We spent a couple blogs discussing heart failure (CHF)—what it is and how we treat it. As time goes on, our armamentarium has expanded. When I started practicing cardiology 25 years ago, ACE (angiotensin converting enzyme) inhibitors had recently been found to save lives and prevent progression of CHF in patients with systolic heart failure. They became the first “must use” medication for this condition. At that time, beta blockers—particularly carvedilol—were just being established as the second category of medication all patients should be taking for systolic heart failure. And a few years later, aldosterone antagonists became part of expected “triple therapy.”
The category of ACE inhibitors was broadened around that time to include a “cousin” category: ARBs (angiotensin receptor blockers). It would be 15-20 years before another medication became part of this triple therapy—Entresto being recently approved for this condition. Entresto, though, includes an ARB (valsartan), so it is used instead of an ACE inhibitor or ARB, not on top of it.
Recently, though, a completely new category of medication—so-called SGLT2 (sodium glucose co-transporter 2) inhibitors have been discovered to reduce CHF hospitalizations and decrease mortality. The story behind this realization is quite interesting. SGLT2 inhibitors were developed to treat diabetes. Because some of the previous diabetes medications had been shown to worsen cardiovascular outcomes—a critical issue for diabetics, who have a strong tendency to develop cardiovascular disease—the FDA decreed several years ago that all new diabetes medications had to undergo testing to make sure that they were safe for patients with heart disease.
When SGLT2 inhibitors were looked at (this category includes Jardiance®, Farxiga®, and Invokana®), they turned out not only to be safe, but to actually reduce hospitalizations for CHF and diminish cardiovascular mortality. Then further testing revealed that these drugs had the same benefits in patients who don’t even have diabetes!
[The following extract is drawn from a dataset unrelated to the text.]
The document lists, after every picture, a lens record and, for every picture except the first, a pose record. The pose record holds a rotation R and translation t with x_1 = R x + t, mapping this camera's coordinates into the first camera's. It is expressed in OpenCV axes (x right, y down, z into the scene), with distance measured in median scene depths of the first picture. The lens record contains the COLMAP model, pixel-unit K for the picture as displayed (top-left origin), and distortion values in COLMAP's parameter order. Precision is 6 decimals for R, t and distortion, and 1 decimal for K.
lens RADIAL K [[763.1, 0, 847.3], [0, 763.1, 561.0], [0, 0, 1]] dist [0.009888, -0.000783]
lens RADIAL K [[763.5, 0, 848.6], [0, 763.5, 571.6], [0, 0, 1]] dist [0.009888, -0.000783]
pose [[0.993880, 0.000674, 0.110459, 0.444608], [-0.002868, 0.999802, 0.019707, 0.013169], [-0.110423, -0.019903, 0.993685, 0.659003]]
The way that SGLT2 inhibitors work in diabetes is by decreasing the kidney’s reabsorption of glucose (sugar). This occurs alongside a decreased reabsorption of sodium, which is clearly of benefit to patients with CHF, as that condition is marked by a tendency to hold on to sodium and—along with that—fluid, which creates lung congestion and swelling.
But the benefits of SGLT2 inhibitors appear to go beyond the effects of removing sodium from the body. Researchers have several theories as to what other benefits these drugs provide that reduce CHF and death. These include lowering blood pressure, a decrease in aortic stiffness, changes to improve the efficiency of energy utilization by the heart, and a decrease in sympathetic (think adrenaline) drive.
We are now moving toward updating our algorithm for CHF management, where SGLT2 inhibitors will be the fourth leg of therapy for systolic heart failure. So, if your cardiologist starts you on one of these medications, don’t be surprised. She’s not trying to become your diabetes doctor—she’s just finding a new way to keep your heart healthy!